1. A dataset query tool comprising:

a dataset having a plurality of attributes, wherein each of the attributes has one of a plurality of potential values;

a processor adapted to receive the dataset, develop a model of the dataset, and calculate a posterior probability of at least one of the attributes of the dataset, wherein the model represents an approximation of the joint probability distribution of the dataset; and

a user interface in communication with the processor, wherein the user interface provides a means for a user to selectively identify values for at least one of the attributes of the dataset and selectively query at least one of the other attributes for a posterior probability calculation based on the identified values.

2. The dataset query tool according to claim 1, wherein the dataset is at least one of a victimization dataset, a criminal profiling dataset, and a crime incident-based dataset.

3. The dataset query tool according to claim 1, wherein the processor includes at least one of a first software code for developing a model of the dataset and a second software code for calculating the posterior probability of at least one of the attributes based on the indentified values.

4. The dataset query tool according to claim 1, wherein the model is a Bayesian Belief Network.

5. The dataset query tool according to claim 1, wherein the user interface is a graphical user interface.

6. The dataset query tool according to claim 1, wherein the user interface is a web application.

7. The dataset query tool according to claim 1, wherein the processor includes a storage device for storing a catalog of pre-generated models to be accessed and queried.

8. A method for querying a dataset, the method comprising the steps of:

providing a dataset having a plurality of attributes, wherein each of the attribute has one of a plurality of potential values;

developing a model to represent an approximation of the joint probability distribution of the dataset;

identifying an evidence;

querying a focus attribute of the dataset to determine a posterior probability of the focus attribute based on the identified evidence.

9. The method according to claim 8, wherein the dataset is at least one of a victimization dataset, a criminal profiling dataset, and a crime incident-based dataset.

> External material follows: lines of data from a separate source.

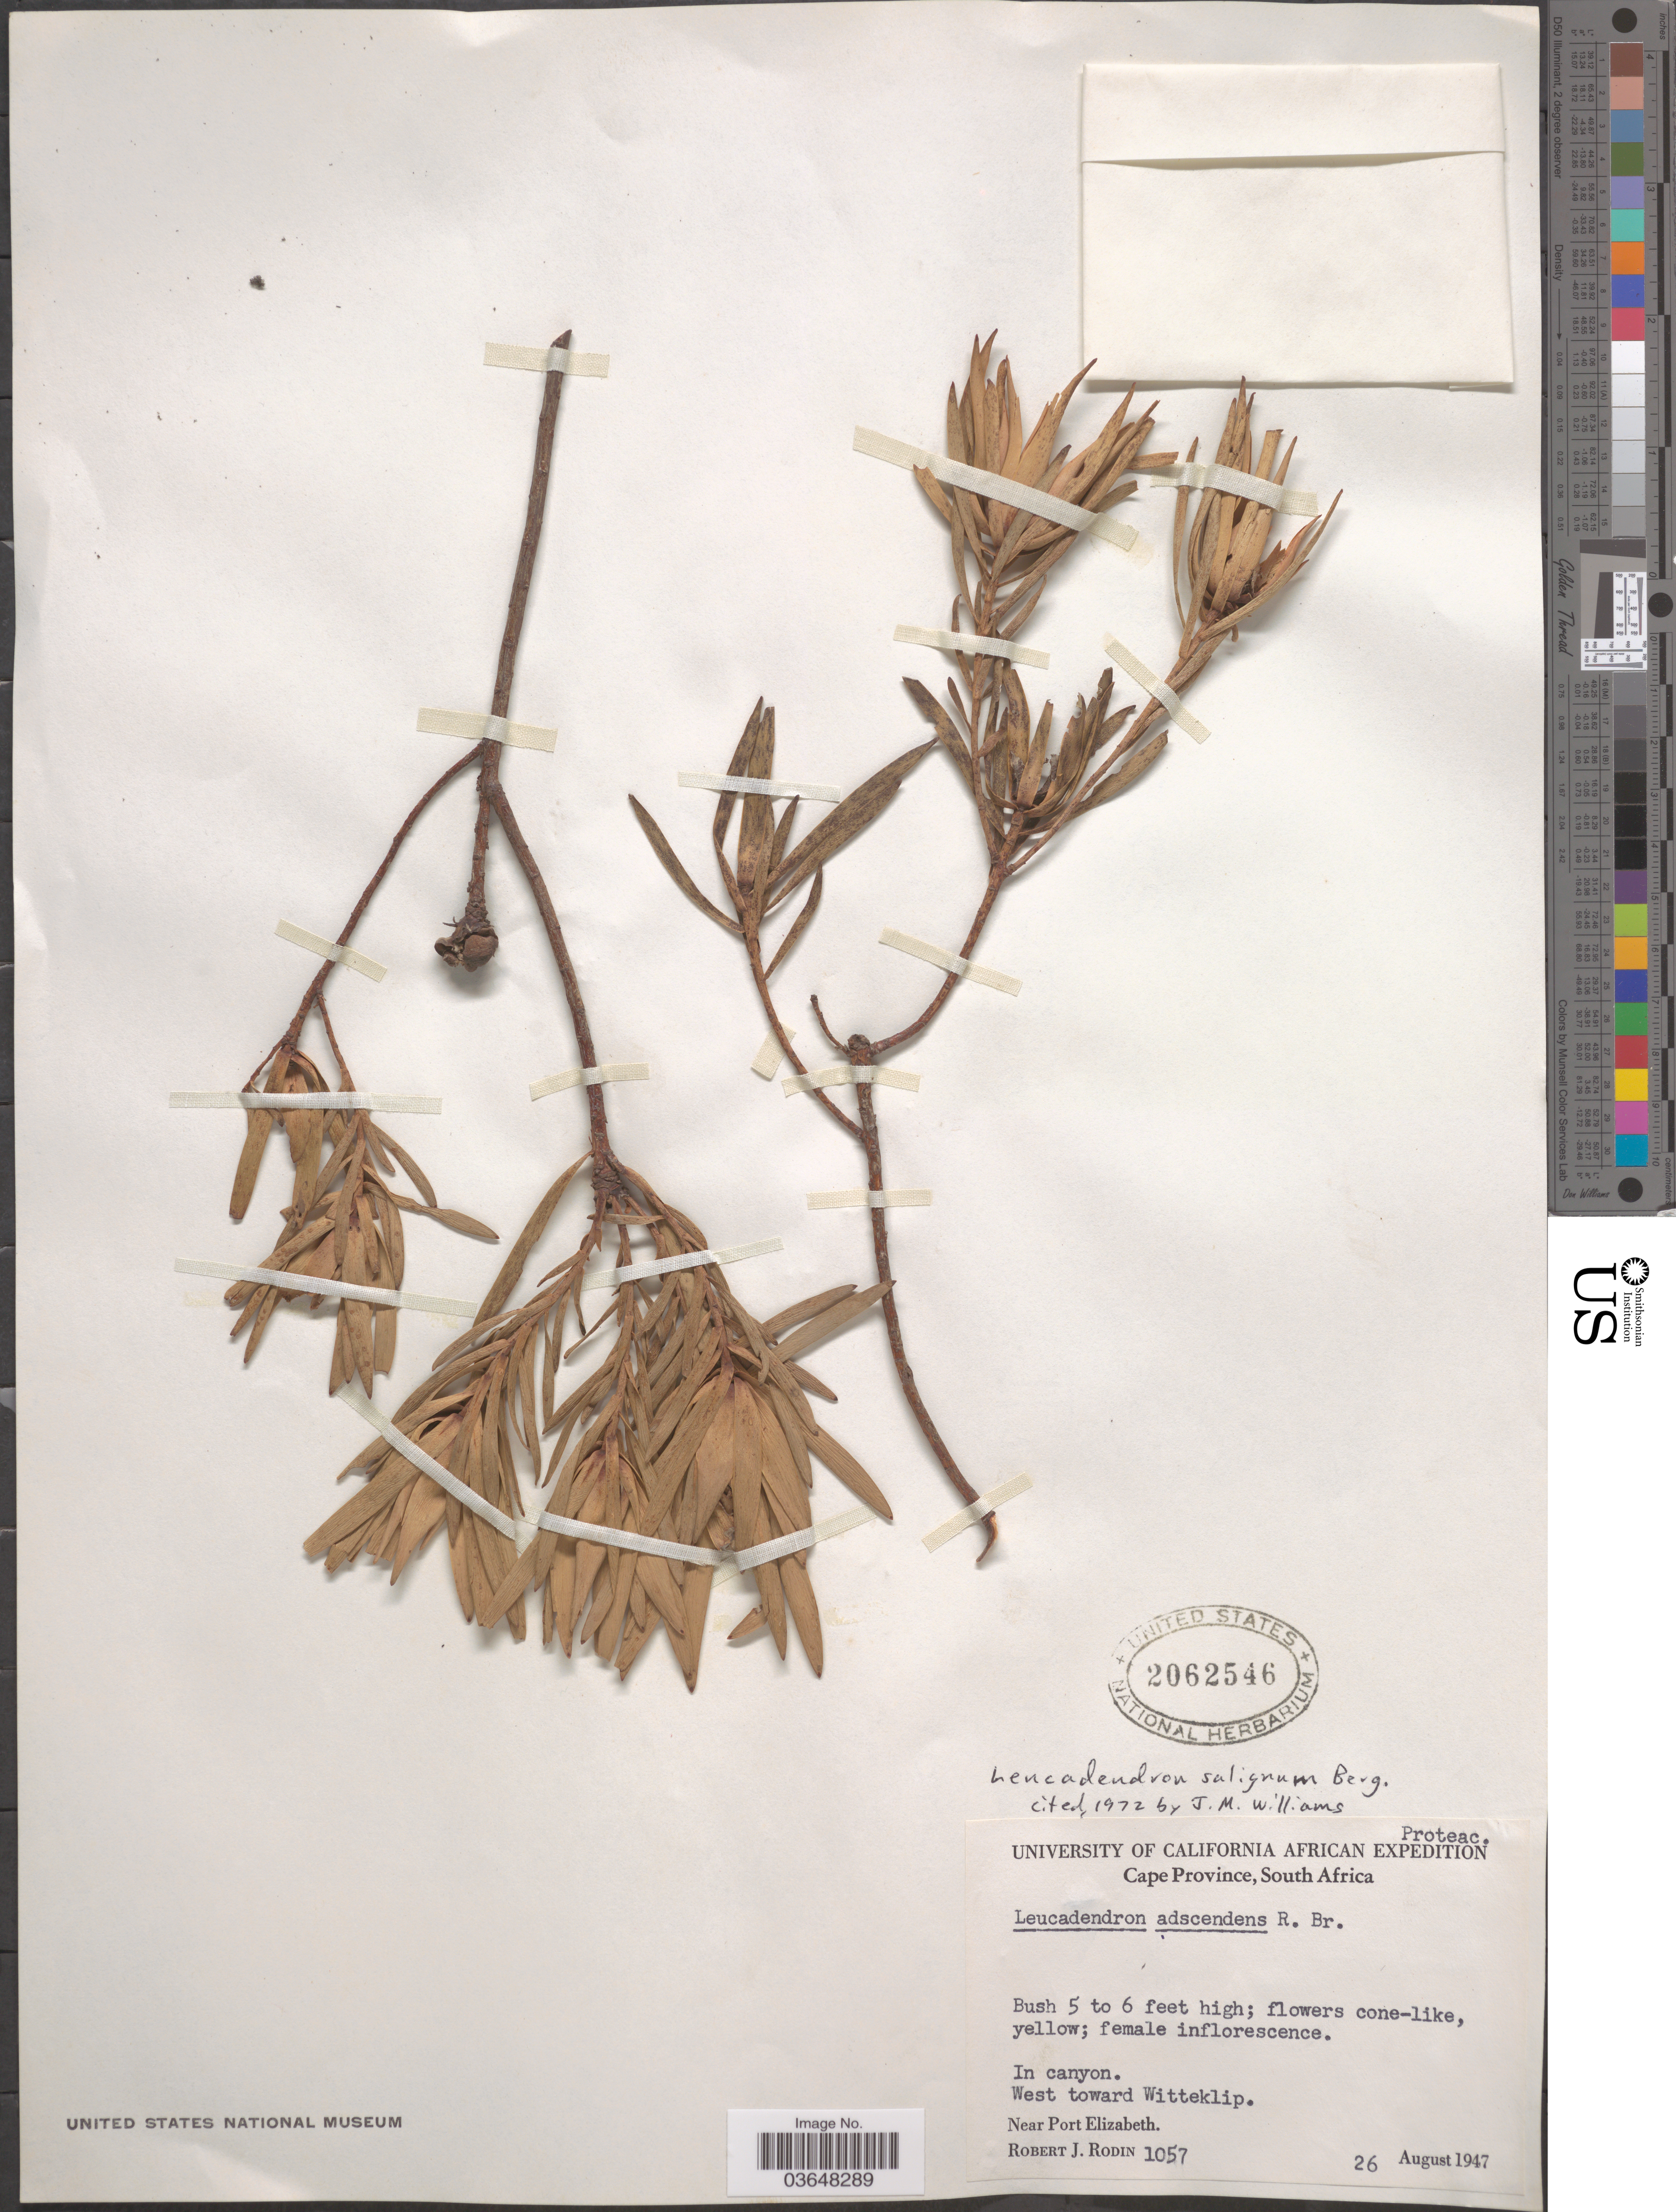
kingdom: Plantae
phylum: Tracheophyta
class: Magnoliopsida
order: Proteales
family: Proteaceae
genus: Leucadendron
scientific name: Leucadendron salignum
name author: P.J. Bergius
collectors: R. J. Rodin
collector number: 1057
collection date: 1947-08-26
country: South Africa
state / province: Eastern Cape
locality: In canyon. West toward Witteklip. Near Port Elizabeth.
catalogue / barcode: US 2062546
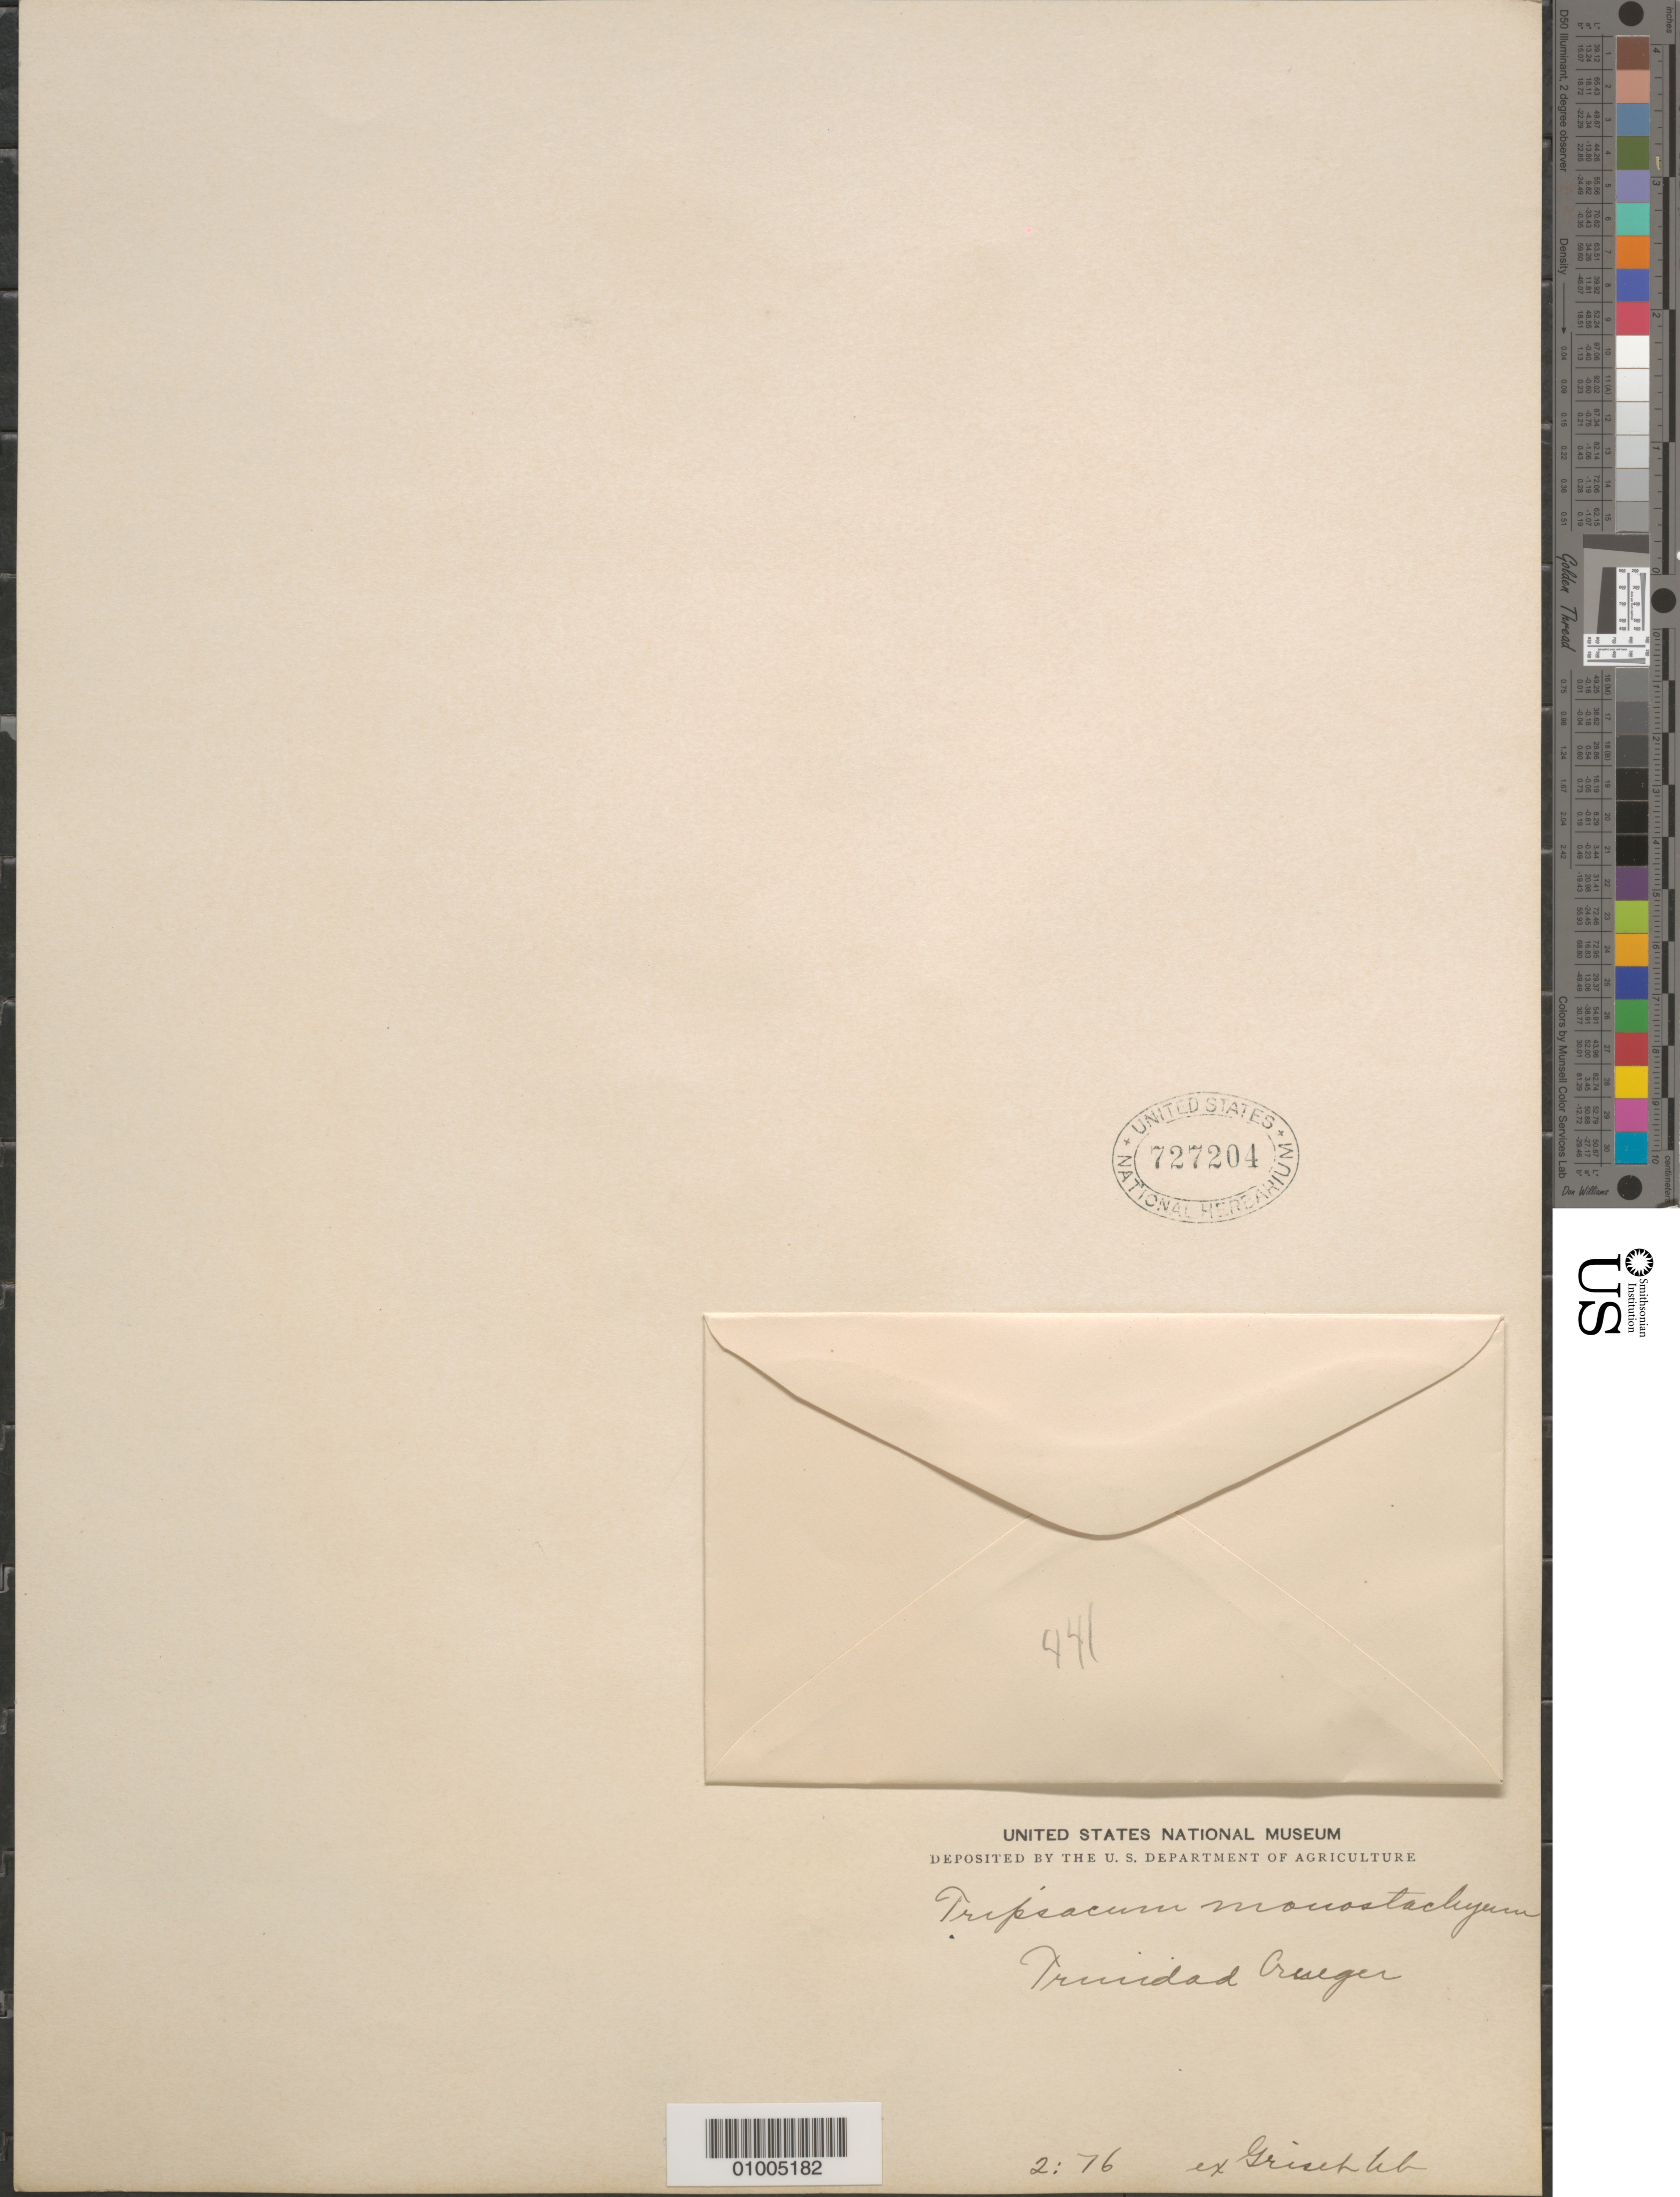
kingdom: Plantae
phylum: Tracheophyta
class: Liliopsida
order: Poales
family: Poaceae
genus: Tripsacum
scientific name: Tripsacum latifolium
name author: Hitchc.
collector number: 441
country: Trinidad and Tobago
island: Trinidad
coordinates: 0 N, 0 E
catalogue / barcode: US 727204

10. The method according to claim 8, further comprising the step of providing at least one of a first software code for developing a model of the dataset and a second software code for calculating the posterior probability of at least one of the attributes based on the evidence.

11. The method according to claim 8, wherein the model is a Bayesian Belief Network.

12. The method according to claim 8, further comprising the step of providing a user interface for interacting with the model.

13. The method according to claim 12, wherein the user interface is a graphical user interface.

14. The method according to claim 12, wherein the user interface is a web application.

15. The method according to claim 8, further comprising the step of providing a storage device for storing a catalog of pre-developed models to be accessed and queried.

16. The method according to claim 8, further comprising the step of implementing a rule-generation algorithm to generate a list of potential queries.

17. A method for querying a dataset, the method comprising the steps of:

providing a model representing an approximation of the joint probability distribution of a dataset;

providing a user interface for interacting with the model;

providing values for a subset of the attributes represented in the model;

querying a focus attribute of the dataset to determine a posterior probability of the focus attribute based on the provided values for the subset of the attributes.

18. The method according to claim 8, wherein the model is a Bayesian Belief Network.

19. The method according to claim 12, wherein the user interface is a web application.

20. The method according to claim 8, further comprising the step of implementing a rule-generation algorithm to generate a list of potential queries.